The Issues and Solutions
1. Not Showing Work
As good math teachers, start by exposing the students to simpler problems to teach the technique, and then we increase the rigor.
x – 1 = 8 -12 = 3x
The issue this causes is that most of your students are smart enough to figure out the solution without doing the algebra needed to solve. Thus, when the problems get harder, the students do not have the tools to be able to solve the problem – then you must ‘reteach’ them the skill (though, it’s not really a reteach, since they never actually learned it.)
One easy way to combat this issue it to make your students show the work on the easier problems.
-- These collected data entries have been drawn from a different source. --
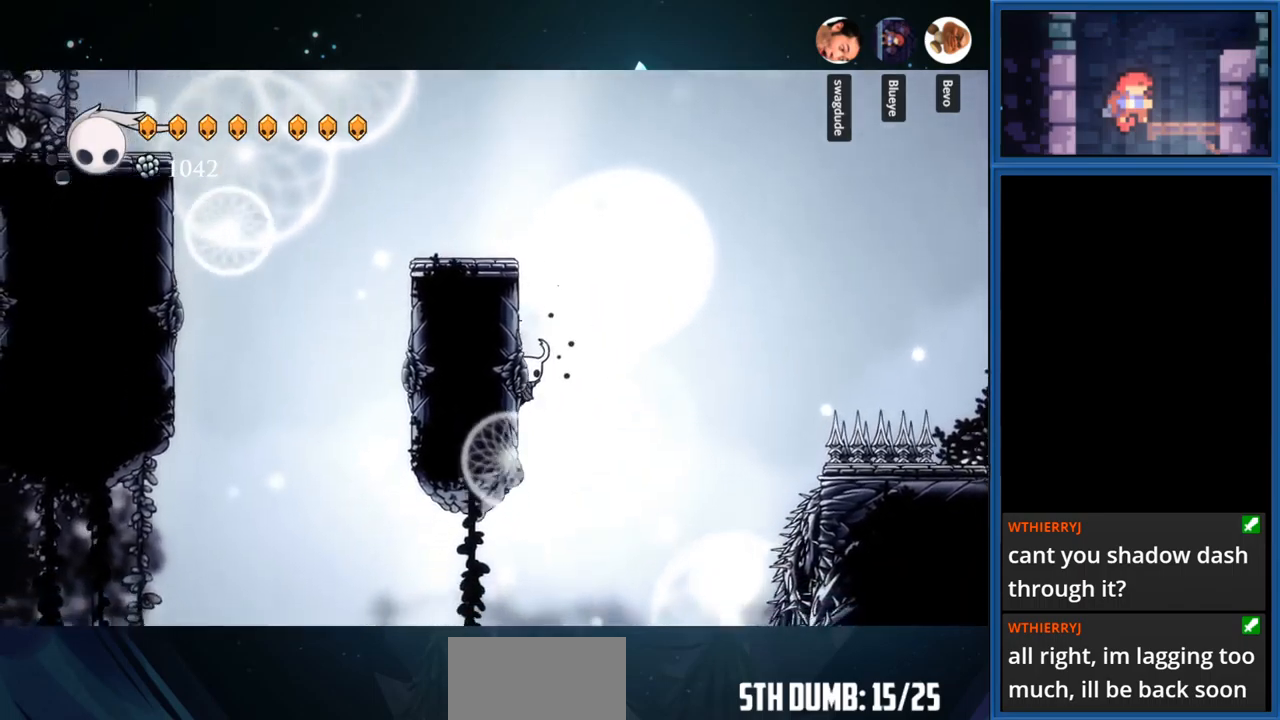
{"buttons": ["CROSS", "DPAD_LEFT"], "right_stick": "center", "events": [[50, "CROSS", "down"], [217, "CROSS", "up"], [500, "CROSS", "down"]]}
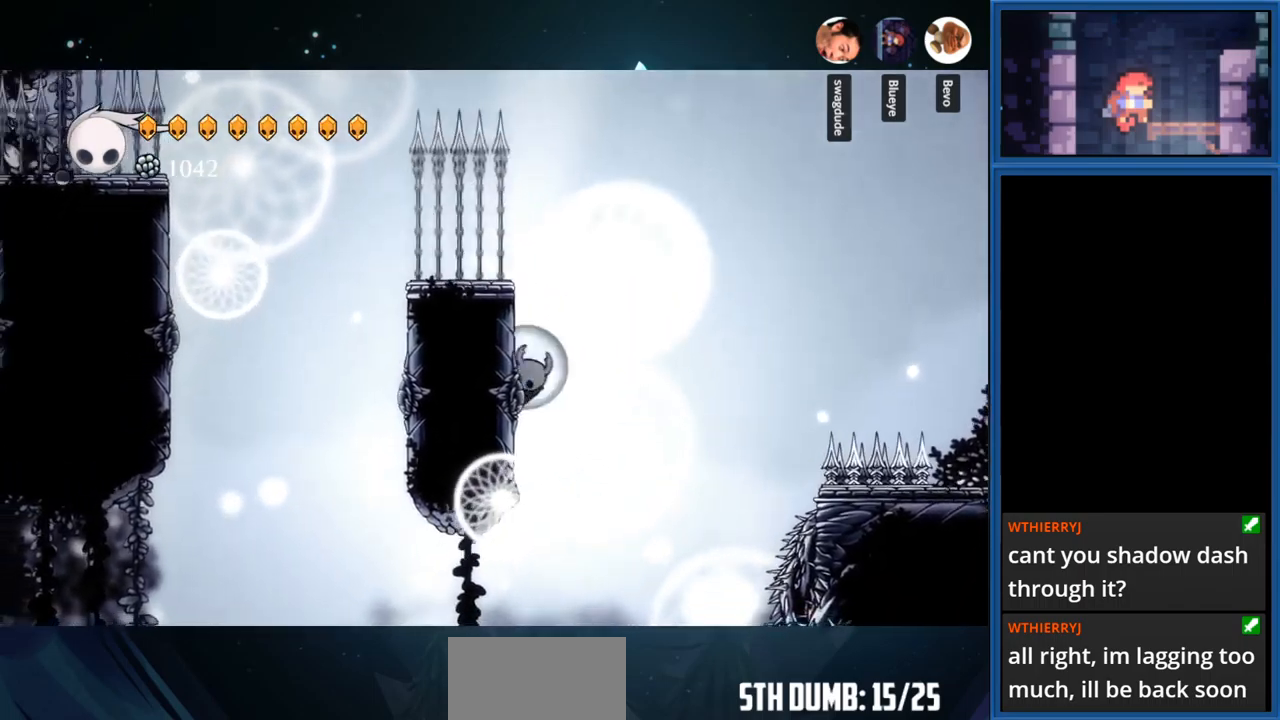
{"buttons": ["CROSS", "DPAD_LEFT"], "right_stick": "center", "events": [[134, "CROSS", "up"], [434, "CROSS", "down"]]}
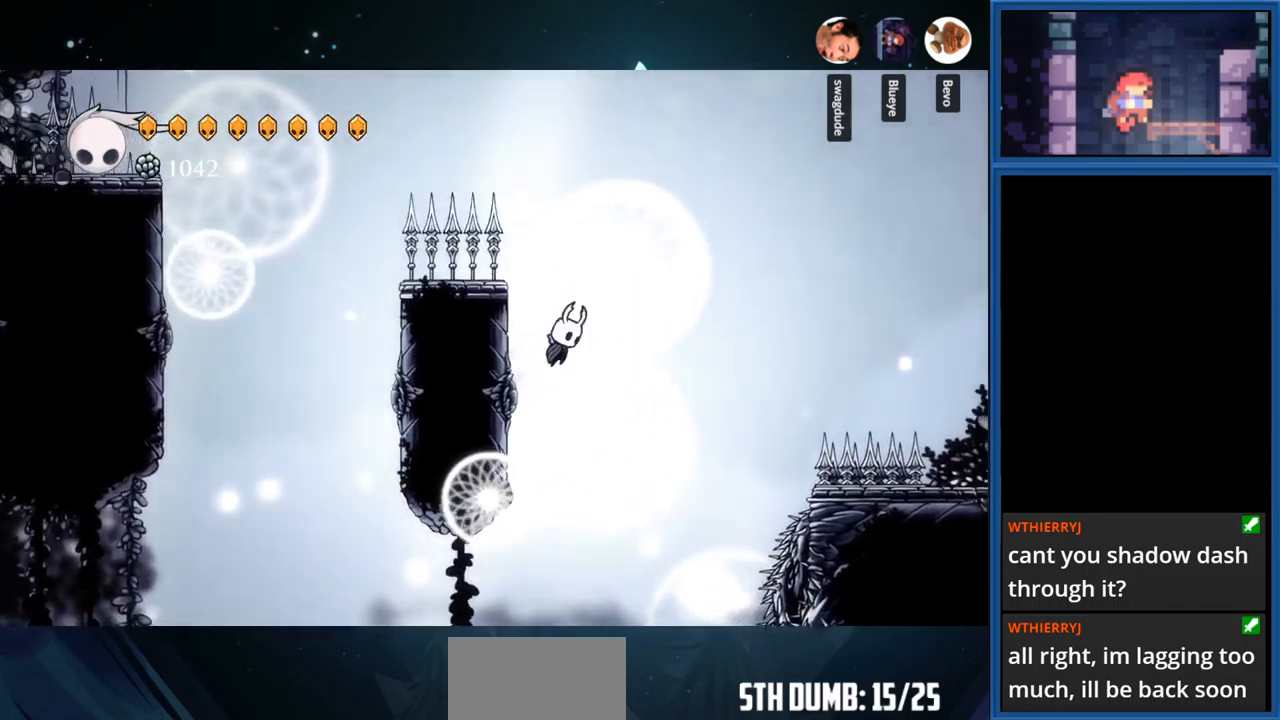
{"buttons": ["DPAD_LEFT"], "right_stick": "center", "events": [[284, "CROSS", "up"]]}
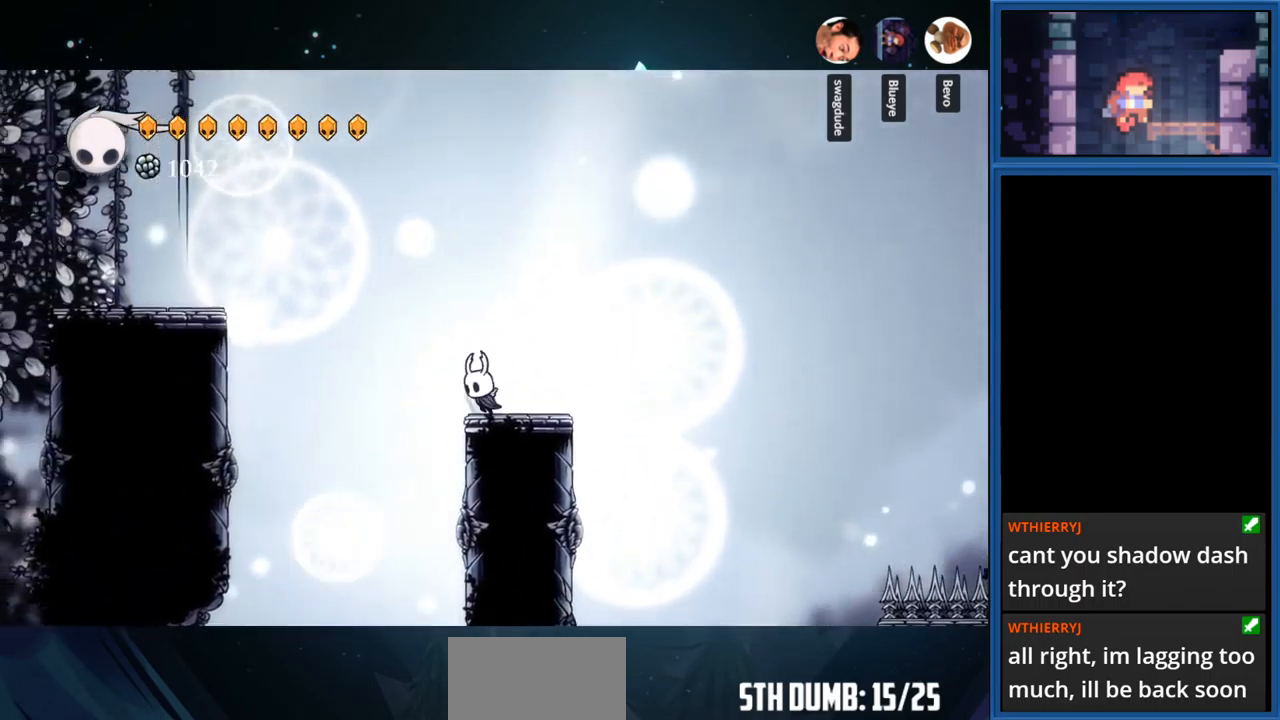
{"buttons": ["DPAD_LEFT"], "right_stick": "center", "events": [[17, "CROSS", "down"], [450, "CROSS", "up"]]}
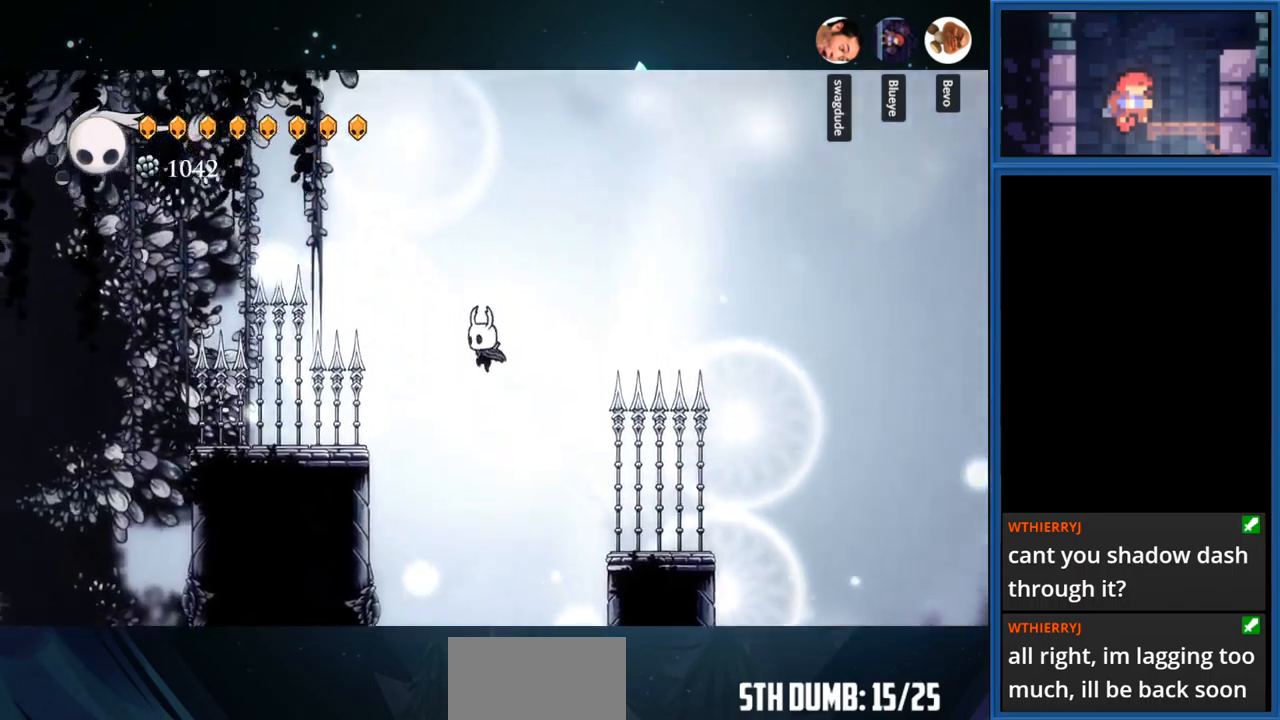
{"buttons": ["DPAD_LEFT"], "right_stick": "center", "events": []}
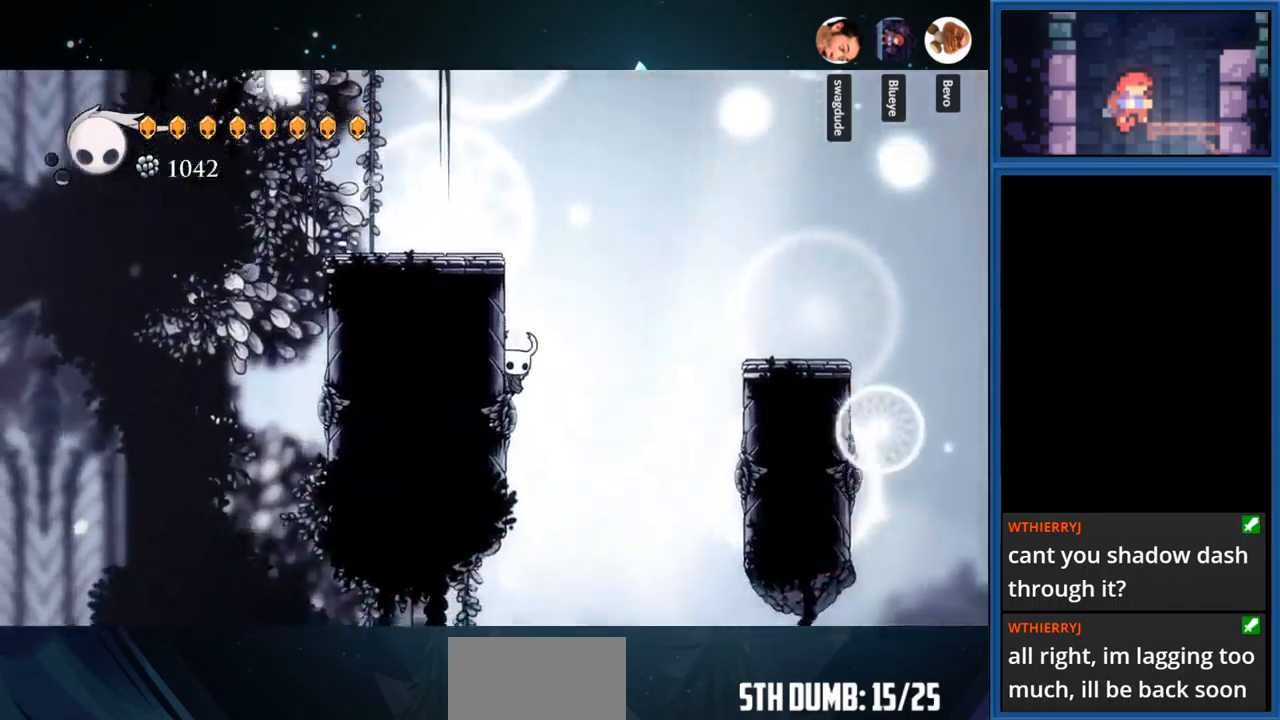
{"buttons": ["CROSS", "DPAD_LEFT"], "right_stick": "center", "events": [[34, "CROSS", "down"], [200, "CROSS", "up"], [484, "CROSS", "down"]]}
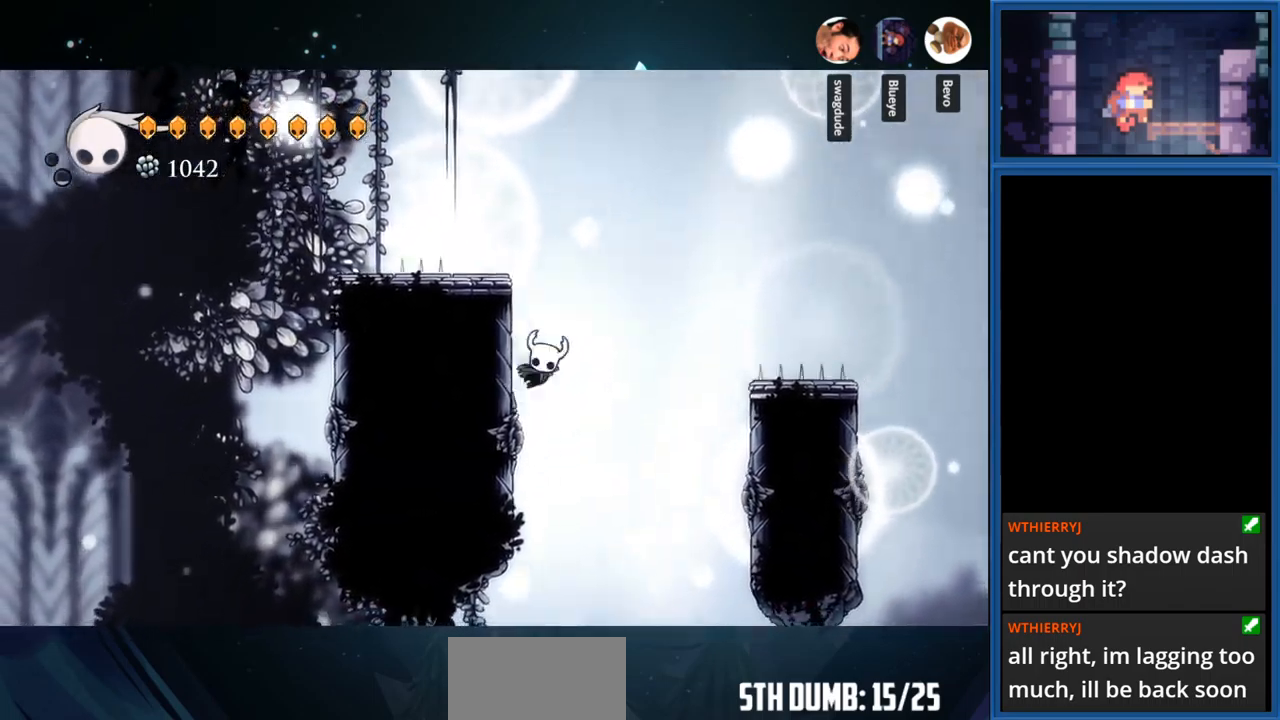
{"buttons": ["CROSS", "DPAD_LEFT"], "right_stick": "center", "events": [[134, "CROSS", "up"], [400, "CROSS", "down"]]}
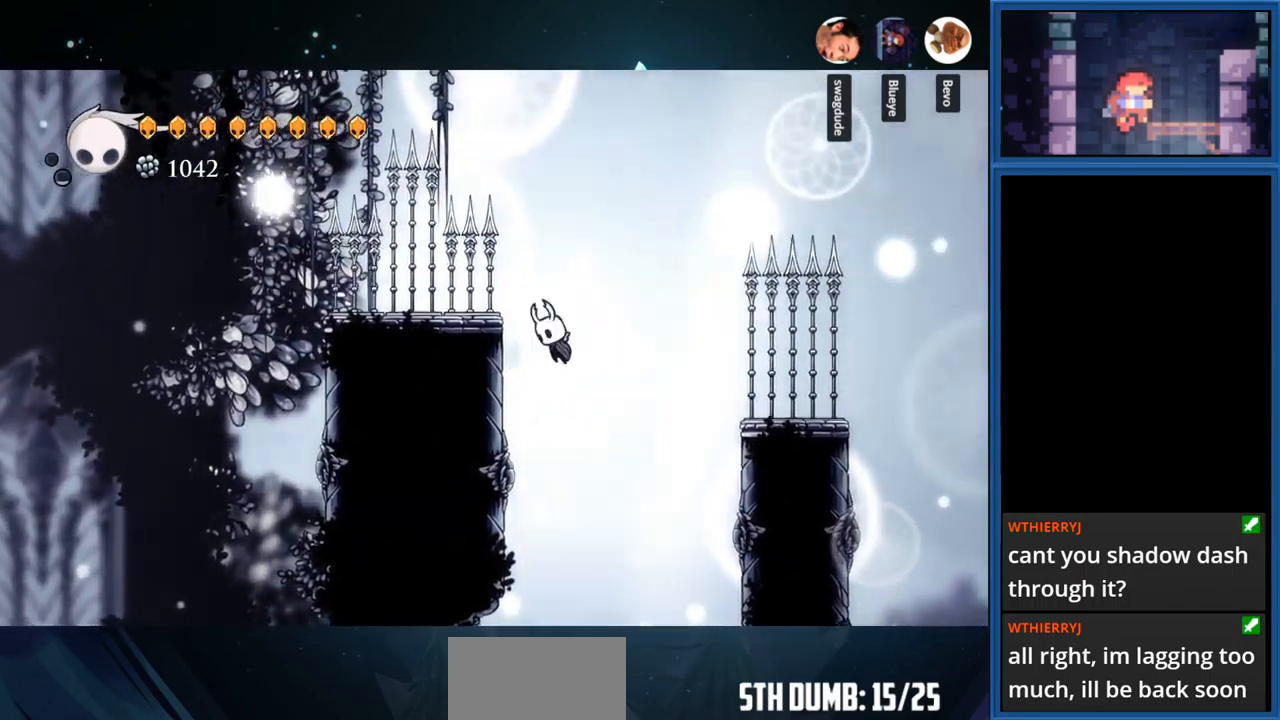
{"buttons": ["CROSS", "DPAD_LEFT"], "right_stick": "center", "events": [[34, "CROSS", "up"], [284, "CROSS", "down"]]}
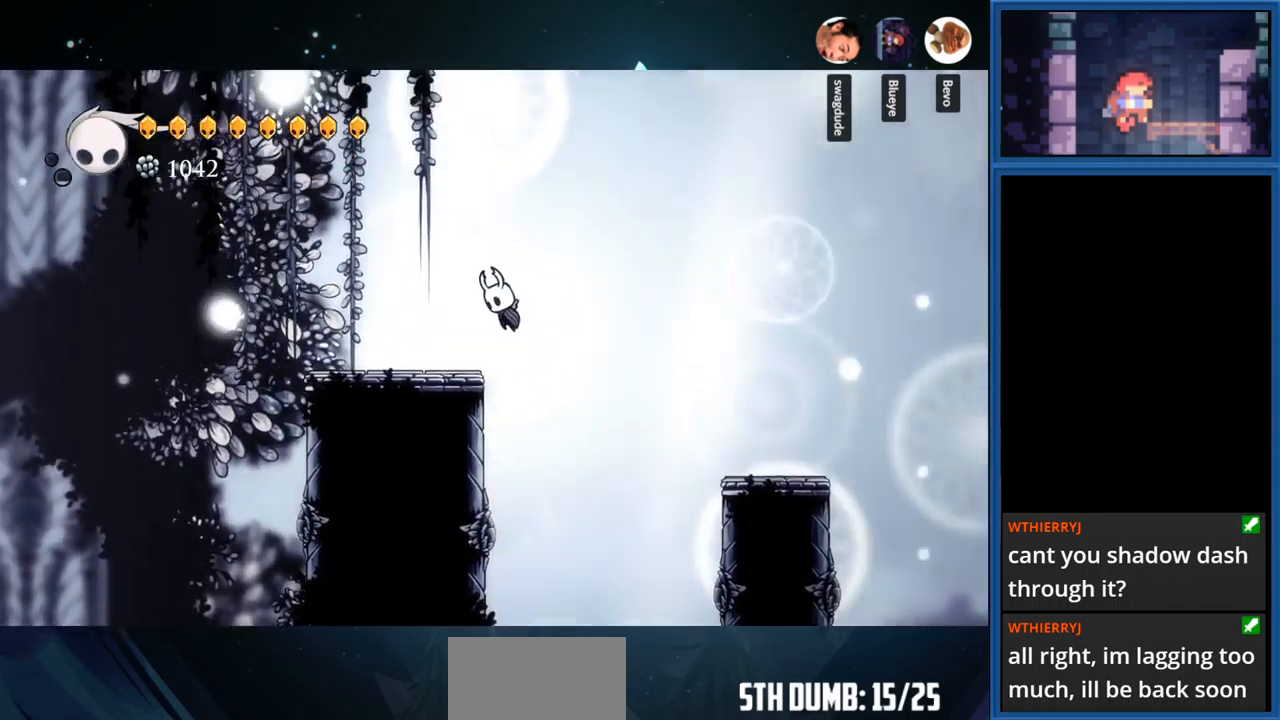
{"buttons": [], "right_stick": "center", "events": [[50, "DPAD_LEFT", "up"], [134, "DPAD_RIGHT", "down"], [284, "DPAD_RIGHT", "up"], [350, "CROSS", "up"]]}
Explain to them that you know that they know the answer without the work – but the purpose of this activity is not to see if they know what minus 1 equals 8, the purpose of this activity is to learn how to solve a one-step equation. I often remind my students as they are learning the skill that the problems will get harder, so learn the steps now or you won’t be able to do the work later.
Another easy method to help deter students from skipping the process of showing their work (or not learning how to properly do the steps) is to expose them to the harder questions at the beginning. This way your students understand why they need to learn how to show their work.
2. Lack of prerequisite skills
If your students did not master adding integers, subtracting integers, or multiplying and dividing integers, they will not be able to solve one-step equations.
Often, one-step equations have fractions or decimals involved, so your students must also know how to perform these skills as well.
Since these prerequisite skills will hinder my students from mastering this concept, I remediate my students based on what skill they have not mastered; ”skills based remediation.”
Since different students will need remediation on different skills, I build a learning station for each skill that reteaches the math concept, and then exposes the students to lots of practice with immediate feedback. We do station work every day, and my students stay in the station of the skill that they need remediation on until they master that skill. Then I progress them to the next, and then the next, until they can solve one-step equations.
Premade Learning Stations
3. Not understanding the equal sign
This may be a shocker for many teachers. It was for me when I first started witnessing it with my students. But many of our students don’t understand what the equal sign means.
The equal sign shows that the left side of the equation and the right side of the equation have the same value; they’re balanced. This is why whatever we do to one side of the equation, we must do to the other side – to keep them balanced.
Because students don’t understand this, they fail to perform the same operation to both sides of the equal sign.
You may have seen students perform the same operation to one side of the equal sign, twice! Or they will get confused when the variable is to the right of the equal sign (because they think that the equal sign means “solve”).
How many times have you showed students how to check their work on a one-step equation and they don’t understand why you’re doing it. I was always surprised when I’d do the ‘check your work’ on the board, show that both sides of the same resulted in the same answer, “ 8 = 8 “ but when I asked my students if ‘eight equals eight’ they didn’t know. This was because they didn’t understand what an equal sign is.
Students think the equal sign means “solve.” So when I ask if “ 8=8?” They read it, ‘8 solve 8,’ which of course makes no sense.
The first thing you should do to combat this issue is teach your students what the equal sign means. Teach it every day, several times a day. Ask them as they’re doing their work, entering the room, or when they ask to go to the bathroom, “What does the equal sign mean?” Engrain it into their thinking, “the equal sign means both sides of the equation have the same value.” Obviously you can use a different vocabulary to convey the same message,
The second thing you must do is make sure that you are exposing your students to problems that are not in the traditional equation format.
The traditional formatting of an equation is: 7 + x = 9
So rearrange it: x + 7 = 9 and 9 = x + 7
To go one step further, you can even show the traditional formatting of the equation to your students, and then ask them to tell it to you in a different setup.
The final method I recommend to combat this misunderstanding of the equal sign is a math game that helps students understand this concept and think about it critically. To play, you need two dice for every group of students and a piece of paper.
The game is a lot of fun, but it also helps students better understand how the equal sign works.